• _PROBLEM_:
Your answer must hold only the lines below from the line containing "grow confidently. We strengthen brand" through the line containing "service, innovative ideas, and long-ter", each reproduced exactly.

• _RECORDS SHOWN_:
··········

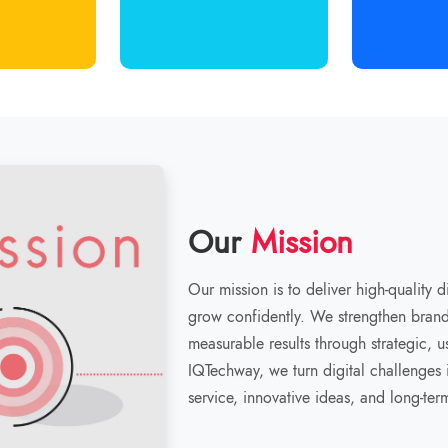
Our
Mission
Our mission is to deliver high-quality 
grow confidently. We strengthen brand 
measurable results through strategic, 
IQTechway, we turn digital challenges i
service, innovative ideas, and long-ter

··········

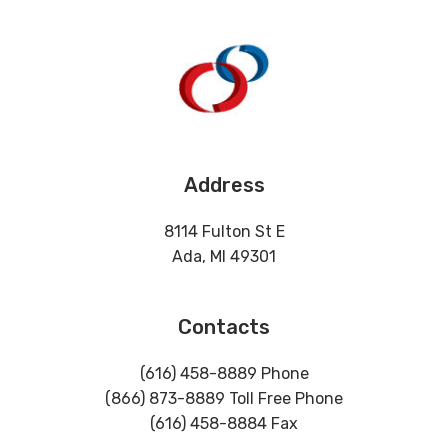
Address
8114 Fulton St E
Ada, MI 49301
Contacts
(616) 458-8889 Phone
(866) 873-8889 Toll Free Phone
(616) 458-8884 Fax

··········

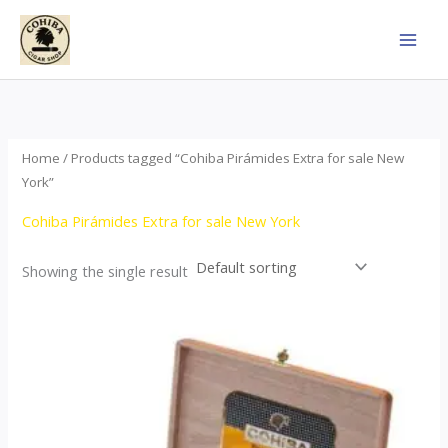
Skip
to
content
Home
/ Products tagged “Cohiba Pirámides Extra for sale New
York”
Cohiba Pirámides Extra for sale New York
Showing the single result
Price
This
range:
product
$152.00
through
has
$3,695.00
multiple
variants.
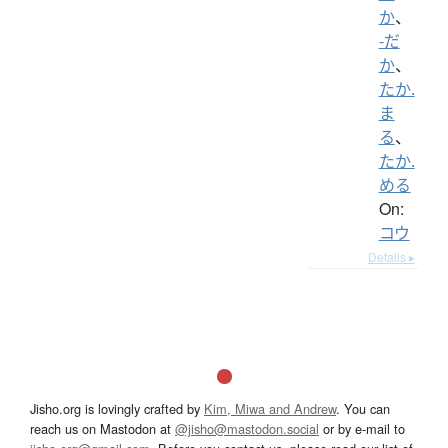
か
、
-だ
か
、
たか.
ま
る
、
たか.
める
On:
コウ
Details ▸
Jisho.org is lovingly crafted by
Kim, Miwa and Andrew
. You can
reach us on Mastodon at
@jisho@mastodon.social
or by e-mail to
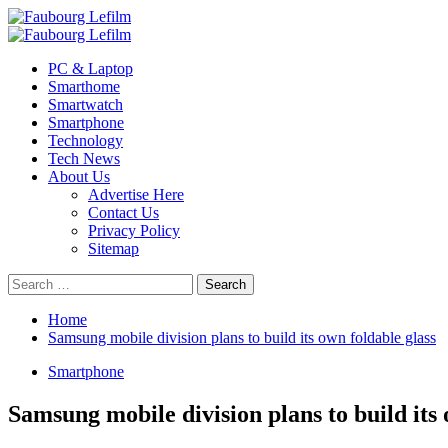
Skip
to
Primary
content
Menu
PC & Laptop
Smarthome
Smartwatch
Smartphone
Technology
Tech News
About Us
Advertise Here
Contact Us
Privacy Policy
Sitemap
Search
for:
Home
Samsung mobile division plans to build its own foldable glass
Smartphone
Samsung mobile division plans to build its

··········

• _RESULT OF THE TASK_:
grow confidently. We strengthen brand 
measurable results through strategic, 
IQTechway, we turn digital challenges i
service, innovative ideas, and long-ter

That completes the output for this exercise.